■ Exercise aim
Transcribe only part of the material below: the lines from the one containing "56: (84, 116)" through the one containing "116: (141, 143)", inclusive, exactly as written.

(Source data Opens)

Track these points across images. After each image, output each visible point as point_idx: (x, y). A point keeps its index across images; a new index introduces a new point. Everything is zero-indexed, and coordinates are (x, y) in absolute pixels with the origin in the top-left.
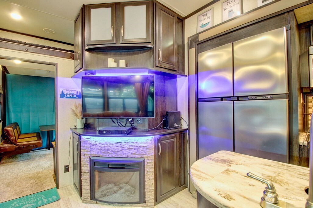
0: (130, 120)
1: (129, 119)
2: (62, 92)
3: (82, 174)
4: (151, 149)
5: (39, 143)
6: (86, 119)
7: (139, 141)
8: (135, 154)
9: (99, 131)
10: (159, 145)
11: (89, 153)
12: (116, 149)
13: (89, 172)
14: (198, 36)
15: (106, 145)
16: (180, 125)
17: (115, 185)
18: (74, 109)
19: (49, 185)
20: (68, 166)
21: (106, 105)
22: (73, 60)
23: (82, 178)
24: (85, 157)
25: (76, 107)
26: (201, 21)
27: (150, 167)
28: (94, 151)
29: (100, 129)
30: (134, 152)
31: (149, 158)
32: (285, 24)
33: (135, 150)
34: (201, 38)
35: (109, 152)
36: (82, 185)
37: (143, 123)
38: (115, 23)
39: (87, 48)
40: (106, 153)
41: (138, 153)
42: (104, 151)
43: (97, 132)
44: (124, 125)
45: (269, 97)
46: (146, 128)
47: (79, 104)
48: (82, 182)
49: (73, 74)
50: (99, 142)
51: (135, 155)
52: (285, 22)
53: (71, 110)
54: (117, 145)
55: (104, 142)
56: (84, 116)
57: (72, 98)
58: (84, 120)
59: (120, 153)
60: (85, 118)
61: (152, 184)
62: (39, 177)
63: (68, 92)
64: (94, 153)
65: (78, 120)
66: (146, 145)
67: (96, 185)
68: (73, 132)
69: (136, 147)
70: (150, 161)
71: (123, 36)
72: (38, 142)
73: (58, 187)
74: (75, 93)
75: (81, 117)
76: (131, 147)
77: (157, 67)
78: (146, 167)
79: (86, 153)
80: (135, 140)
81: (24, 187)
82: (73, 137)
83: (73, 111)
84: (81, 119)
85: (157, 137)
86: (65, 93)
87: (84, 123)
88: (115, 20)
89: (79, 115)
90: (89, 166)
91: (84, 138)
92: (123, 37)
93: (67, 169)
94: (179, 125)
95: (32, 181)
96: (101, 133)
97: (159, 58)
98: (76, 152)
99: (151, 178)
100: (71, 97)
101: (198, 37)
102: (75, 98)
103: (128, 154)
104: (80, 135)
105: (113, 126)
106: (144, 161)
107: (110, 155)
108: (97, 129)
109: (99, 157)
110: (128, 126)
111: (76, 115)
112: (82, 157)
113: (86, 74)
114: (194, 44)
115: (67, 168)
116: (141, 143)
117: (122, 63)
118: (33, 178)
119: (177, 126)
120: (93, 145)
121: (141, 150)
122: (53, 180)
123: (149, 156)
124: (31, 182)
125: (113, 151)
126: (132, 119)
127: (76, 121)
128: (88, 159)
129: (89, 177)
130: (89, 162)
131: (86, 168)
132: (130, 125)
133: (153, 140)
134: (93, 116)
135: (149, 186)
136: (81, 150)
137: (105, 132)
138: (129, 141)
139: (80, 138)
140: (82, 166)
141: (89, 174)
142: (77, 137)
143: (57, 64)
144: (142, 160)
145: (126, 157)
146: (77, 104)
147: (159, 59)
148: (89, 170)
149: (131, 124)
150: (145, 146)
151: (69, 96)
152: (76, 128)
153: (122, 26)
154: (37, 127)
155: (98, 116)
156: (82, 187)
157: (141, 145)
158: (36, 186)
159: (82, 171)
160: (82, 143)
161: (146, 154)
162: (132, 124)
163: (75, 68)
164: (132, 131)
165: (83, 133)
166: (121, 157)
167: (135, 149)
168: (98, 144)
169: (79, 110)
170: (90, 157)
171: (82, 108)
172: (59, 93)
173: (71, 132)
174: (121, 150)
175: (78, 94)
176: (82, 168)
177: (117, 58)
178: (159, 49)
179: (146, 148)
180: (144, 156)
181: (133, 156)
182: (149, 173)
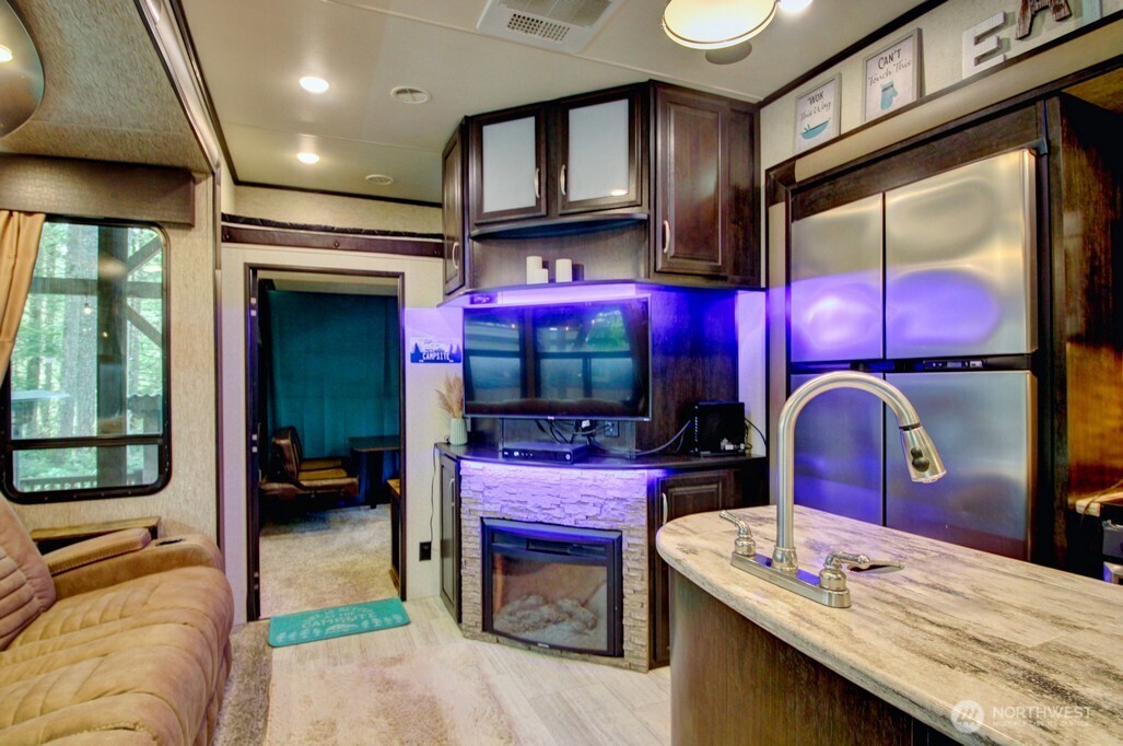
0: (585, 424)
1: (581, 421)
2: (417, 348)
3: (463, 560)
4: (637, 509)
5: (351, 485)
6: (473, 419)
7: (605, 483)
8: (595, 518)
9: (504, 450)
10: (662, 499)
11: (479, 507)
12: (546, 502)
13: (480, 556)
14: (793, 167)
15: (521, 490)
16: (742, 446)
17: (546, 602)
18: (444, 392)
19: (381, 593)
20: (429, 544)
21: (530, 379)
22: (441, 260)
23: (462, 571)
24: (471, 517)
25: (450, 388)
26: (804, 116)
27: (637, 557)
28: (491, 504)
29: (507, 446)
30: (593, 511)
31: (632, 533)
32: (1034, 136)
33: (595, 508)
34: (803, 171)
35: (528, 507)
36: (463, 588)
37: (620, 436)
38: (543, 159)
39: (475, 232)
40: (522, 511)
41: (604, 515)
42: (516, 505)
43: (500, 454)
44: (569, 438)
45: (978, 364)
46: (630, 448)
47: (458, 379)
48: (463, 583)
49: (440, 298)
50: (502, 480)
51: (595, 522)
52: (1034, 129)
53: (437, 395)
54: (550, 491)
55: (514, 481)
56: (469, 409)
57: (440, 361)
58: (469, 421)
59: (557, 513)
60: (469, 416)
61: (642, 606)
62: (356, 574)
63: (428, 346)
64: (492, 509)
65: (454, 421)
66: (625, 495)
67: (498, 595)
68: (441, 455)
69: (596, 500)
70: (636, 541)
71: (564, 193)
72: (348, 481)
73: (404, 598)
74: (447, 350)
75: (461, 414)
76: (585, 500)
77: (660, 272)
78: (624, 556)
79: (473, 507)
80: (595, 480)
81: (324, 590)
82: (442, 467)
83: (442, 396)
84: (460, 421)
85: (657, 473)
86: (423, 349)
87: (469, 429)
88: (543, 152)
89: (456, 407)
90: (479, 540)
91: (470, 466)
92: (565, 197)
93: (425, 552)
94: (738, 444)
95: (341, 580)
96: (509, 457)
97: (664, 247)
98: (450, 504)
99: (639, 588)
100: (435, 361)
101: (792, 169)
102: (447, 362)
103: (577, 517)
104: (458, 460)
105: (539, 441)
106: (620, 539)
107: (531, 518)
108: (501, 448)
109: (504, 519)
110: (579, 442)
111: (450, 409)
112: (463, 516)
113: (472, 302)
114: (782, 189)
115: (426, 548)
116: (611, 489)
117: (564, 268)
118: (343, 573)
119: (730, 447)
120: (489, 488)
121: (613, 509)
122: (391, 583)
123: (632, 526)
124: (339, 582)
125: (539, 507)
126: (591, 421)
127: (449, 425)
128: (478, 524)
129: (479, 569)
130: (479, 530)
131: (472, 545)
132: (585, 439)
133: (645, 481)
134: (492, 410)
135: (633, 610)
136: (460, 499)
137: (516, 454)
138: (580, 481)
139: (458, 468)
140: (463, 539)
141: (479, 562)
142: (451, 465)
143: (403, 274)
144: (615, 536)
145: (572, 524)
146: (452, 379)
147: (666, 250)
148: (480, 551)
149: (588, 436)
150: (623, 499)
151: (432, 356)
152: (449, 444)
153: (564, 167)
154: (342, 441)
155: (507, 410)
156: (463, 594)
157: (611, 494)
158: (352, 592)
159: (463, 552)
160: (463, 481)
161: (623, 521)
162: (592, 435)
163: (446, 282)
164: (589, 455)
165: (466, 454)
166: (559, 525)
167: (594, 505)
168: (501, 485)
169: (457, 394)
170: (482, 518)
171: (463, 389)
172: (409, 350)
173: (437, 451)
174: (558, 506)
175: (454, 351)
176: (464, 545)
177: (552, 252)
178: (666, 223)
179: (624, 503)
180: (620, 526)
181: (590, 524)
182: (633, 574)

(Source data Closes)
(Source data Opens)

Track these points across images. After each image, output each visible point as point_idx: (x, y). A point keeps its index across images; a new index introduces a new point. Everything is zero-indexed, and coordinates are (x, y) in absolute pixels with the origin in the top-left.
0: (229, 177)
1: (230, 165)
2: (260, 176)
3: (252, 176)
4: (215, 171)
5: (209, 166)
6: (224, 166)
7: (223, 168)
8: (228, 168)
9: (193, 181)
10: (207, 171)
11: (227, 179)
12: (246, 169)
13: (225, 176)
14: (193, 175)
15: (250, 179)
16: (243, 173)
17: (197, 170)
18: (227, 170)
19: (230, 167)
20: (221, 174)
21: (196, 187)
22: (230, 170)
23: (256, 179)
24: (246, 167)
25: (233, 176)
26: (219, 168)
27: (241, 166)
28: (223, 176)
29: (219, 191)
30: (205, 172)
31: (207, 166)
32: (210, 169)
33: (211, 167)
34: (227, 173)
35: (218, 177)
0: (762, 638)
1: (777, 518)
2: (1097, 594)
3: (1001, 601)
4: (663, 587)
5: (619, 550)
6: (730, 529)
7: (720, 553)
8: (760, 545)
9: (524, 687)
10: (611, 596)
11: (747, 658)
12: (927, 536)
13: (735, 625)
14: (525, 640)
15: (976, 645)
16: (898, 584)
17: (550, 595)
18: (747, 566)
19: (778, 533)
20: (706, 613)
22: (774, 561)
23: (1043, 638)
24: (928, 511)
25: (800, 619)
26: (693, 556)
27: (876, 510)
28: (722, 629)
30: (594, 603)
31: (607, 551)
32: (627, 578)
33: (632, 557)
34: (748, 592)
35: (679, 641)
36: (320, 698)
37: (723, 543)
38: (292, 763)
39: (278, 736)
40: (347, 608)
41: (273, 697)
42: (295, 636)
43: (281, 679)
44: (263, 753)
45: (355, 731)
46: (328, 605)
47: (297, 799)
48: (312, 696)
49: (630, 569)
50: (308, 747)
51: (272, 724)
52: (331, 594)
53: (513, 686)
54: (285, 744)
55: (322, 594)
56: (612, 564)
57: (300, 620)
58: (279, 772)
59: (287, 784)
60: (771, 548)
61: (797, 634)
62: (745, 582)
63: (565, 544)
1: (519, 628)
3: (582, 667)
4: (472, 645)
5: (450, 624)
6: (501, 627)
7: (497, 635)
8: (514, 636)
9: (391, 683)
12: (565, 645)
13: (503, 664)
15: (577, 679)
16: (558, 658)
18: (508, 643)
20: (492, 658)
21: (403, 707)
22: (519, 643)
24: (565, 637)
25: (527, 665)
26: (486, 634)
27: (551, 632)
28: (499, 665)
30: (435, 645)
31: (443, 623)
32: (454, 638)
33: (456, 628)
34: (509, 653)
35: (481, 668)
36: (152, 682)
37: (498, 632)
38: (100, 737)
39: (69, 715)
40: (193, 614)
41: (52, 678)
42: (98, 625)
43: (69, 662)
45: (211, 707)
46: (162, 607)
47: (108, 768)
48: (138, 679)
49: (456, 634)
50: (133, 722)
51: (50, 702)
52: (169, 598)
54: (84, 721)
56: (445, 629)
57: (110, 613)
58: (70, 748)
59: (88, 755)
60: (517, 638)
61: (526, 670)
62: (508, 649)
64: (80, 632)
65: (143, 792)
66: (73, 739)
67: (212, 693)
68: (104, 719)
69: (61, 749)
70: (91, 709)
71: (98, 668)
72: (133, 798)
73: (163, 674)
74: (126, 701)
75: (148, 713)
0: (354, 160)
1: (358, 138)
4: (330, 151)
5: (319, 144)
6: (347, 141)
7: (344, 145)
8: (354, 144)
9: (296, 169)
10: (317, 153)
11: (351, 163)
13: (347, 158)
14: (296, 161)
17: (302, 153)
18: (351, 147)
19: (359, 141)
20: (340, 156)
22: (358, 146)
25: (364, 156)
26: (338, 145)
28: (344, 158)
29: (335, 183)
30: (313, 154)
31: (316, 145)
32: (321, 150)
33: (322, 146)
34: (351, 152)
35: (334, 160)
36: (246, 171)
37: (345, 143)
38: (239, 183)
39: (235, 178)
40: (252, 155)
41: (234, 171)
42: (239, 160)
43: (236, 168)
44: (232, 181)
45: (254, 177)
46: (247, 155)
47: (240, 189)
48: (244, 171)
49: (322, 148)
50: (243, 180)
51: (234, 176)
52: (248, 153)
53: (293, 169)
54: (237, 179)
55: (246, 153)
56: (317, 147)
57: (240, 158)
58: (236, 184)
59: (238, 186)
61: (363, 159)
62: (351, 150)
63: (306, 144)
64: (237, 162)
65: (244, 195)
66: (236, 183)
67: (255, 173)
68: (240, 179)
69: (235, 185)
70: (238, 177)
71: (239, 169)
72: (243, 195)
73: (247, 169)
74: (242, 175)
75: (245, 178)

(Source data Closes)

■ Result for this exercise
56: (84, 116)
57: (72, 98)
58: (84, 120)
59: (120, 153)
60: (85, 118)
61: (152, 184)
62: (39, 177)
63: (68, 92)
64: (94, 153)
65: (78, 120)
66: (146, 145)
67: (96, 185)
68: (73, 132)
69: (136, 147)
70: (150, 161)
71: (123, 36)
72: (38, 142)
73: (58, 187)
74: (75, 93)
75: (81, 117)
76: (131, 147)
77: (157, 67)
78: (146, 167)
79: (86, 153)
80: (135, 140)
81: (24, 187)
82: (73, 137)
83: (73, 111)
84: (81, 119)
85: (157, 137)
86: (65, 93)
87: (84, 123)
88: (115, 20)
89: (79, 115)
90: (89, 166)
91: (84, 138)
92: (123, 37)
93: (67, 169)
94: (179, 125)
95: (32, 181)
96: (101, 133)
97: (159, 58)
98: (76, 152)
99: (151, 178)
100: (71, 97)
101: (198, 37)
102: (75, 98)
103: (128, 154)
104: (80, 135)
105: (113, 126)
106: (144, 161)
107: (110, 155)
108: (97, 129)
109: (99, 157)
110: (128, 126)
111: (76, 115)
112: (82, 157)
113: (86, 74)
114: (194, 44)
115: (67, 168)
116: (141, 143)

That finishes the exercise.